SUPPLIED RECORDS
--- START ---

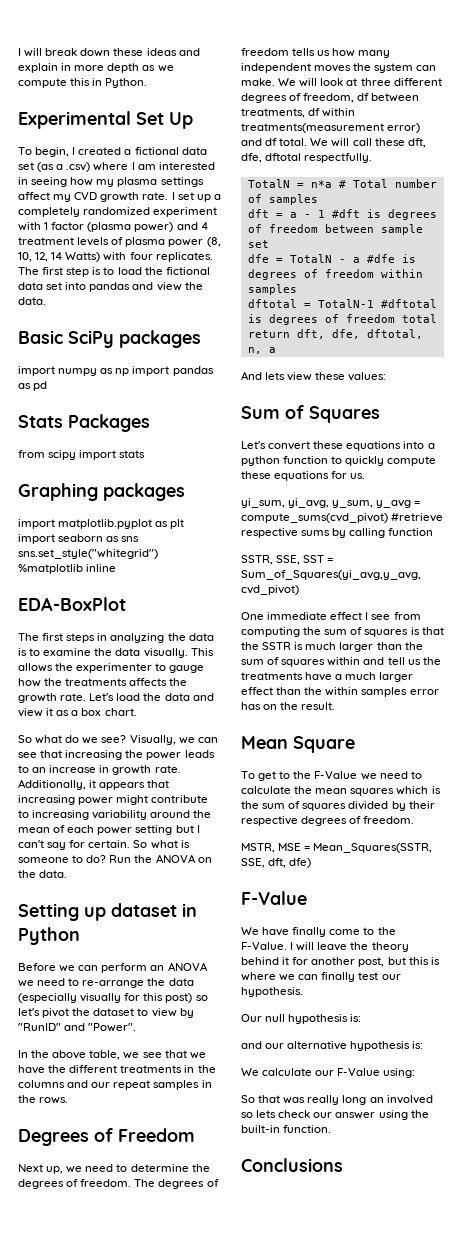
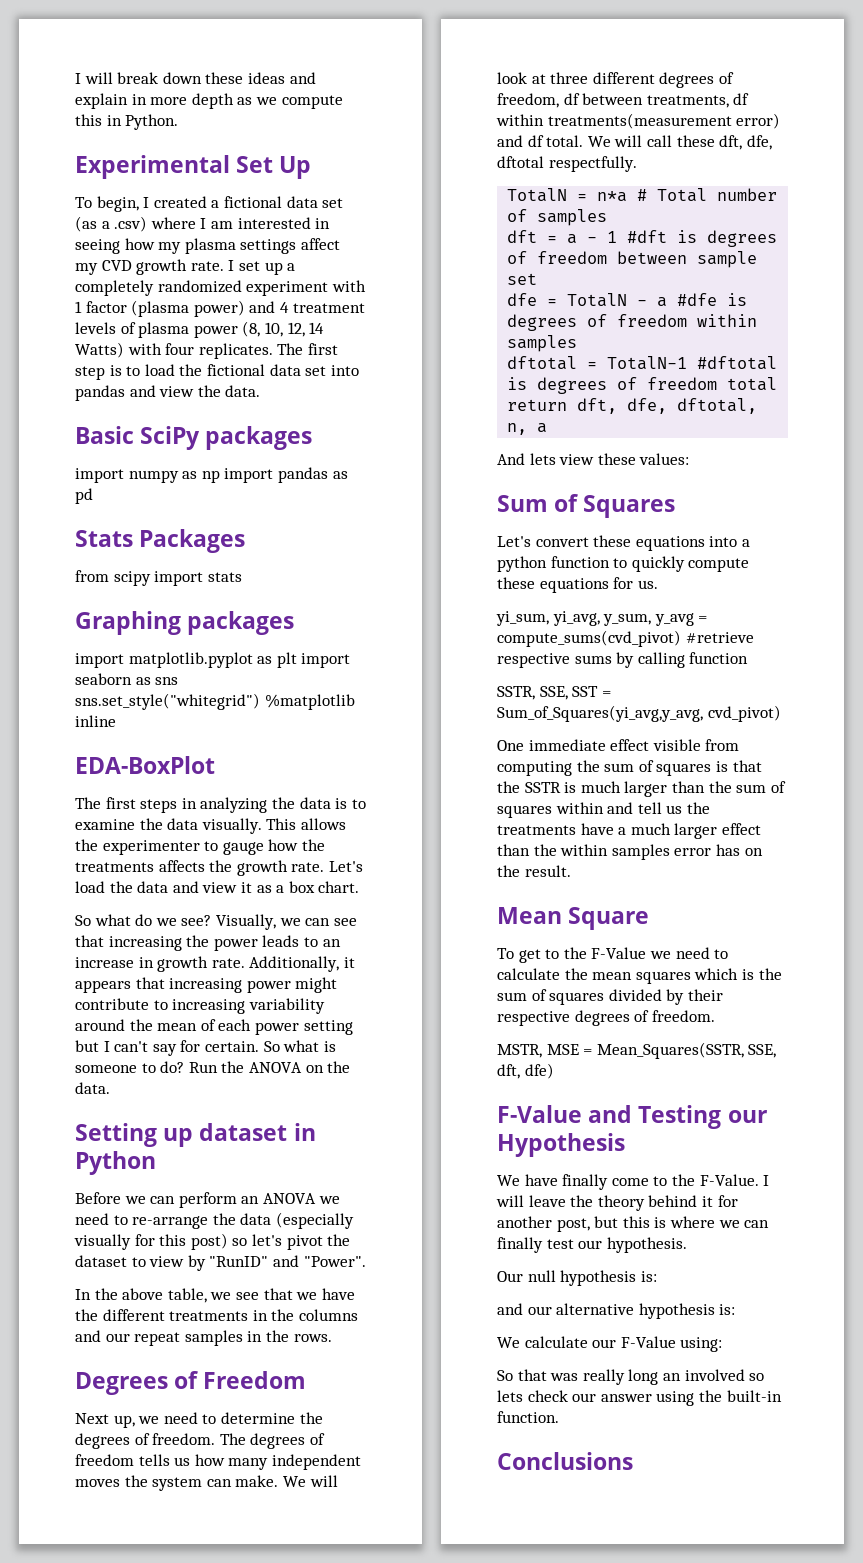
[365,612,391,620] I see -> [652,739,701,751] visible
(307, 898) none -> [588,1105,767,1129] [497,1133,625,1157] and Testing our Hypothesis

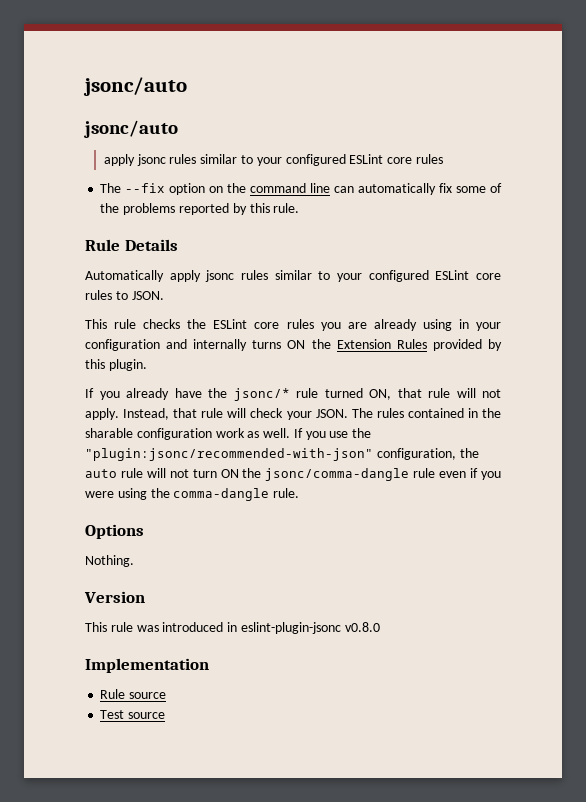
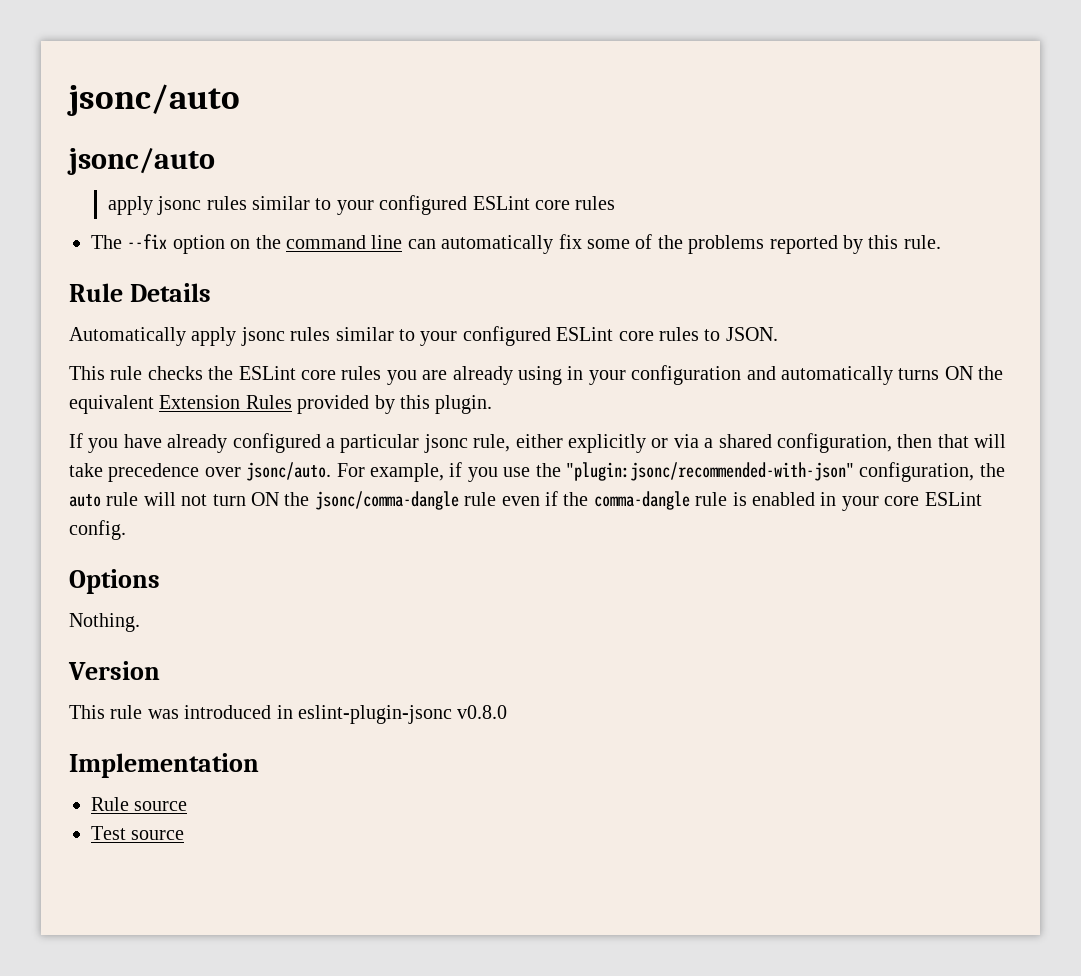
[193,339,248,351] internally -> [780,366,893,385] automatically
(331, 344) none -> [69,395,154,414] equivalent
[126,388,501,401] [85,408,501,420] [85,428,303,440] already have the jsonc/* rule turned ON, that rule will not apply. Instead, that rule will check your JSON. The rules contained in the sharable configuration work as well. If -> [123,433,1007,453] [69,462,463,482] have already configured a particular jsonc rule, either explicitly or via a shared configuration, then that will take precedence over jsonc/auto. For example, if
[480,471,501,480] [85,488,300,501] you were using the comma-dangle rule. -> [563,491,982,511] [69,520,126,540] the comma-dangle rule is enabled in your core ESLint config.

--- END ---

THE PROBLEM
Print out the entries once more, unchanged. No pictures.

ANSWER TO THIS PROBLEM
[365,612,391,620] I see -> [652,739,701,751] visible
(307, 898) none -> [588,1105,767,1129] [497,1133,625,1157] and Testing our Hypothesis

[193,339,248,351] internally -> [780,366,893,385] automatically
(331, 344) none -> [69,395,154,414] equivalent
[126,388,501,401] [85,408,501,420] [85,428,303,440] already have the jsonc/* rule turned ON, that rule will not apply. Instead, that rule will check your JSON. The rules contained in the sharable configuration work as well. If -> [123,433,1007,453] [69,462,463,482] have already configured a particular jsonc rule, either explicitly or via a shared configuration, then that will take precedence over jsonc/auto. For example, if
[480,471,501,480] [85,488,300,501] you were using the comma-dangle rule. -> [563,491,982,511] [69,520,126,540] the comma-dangle rule is enabled in your core ESLint config.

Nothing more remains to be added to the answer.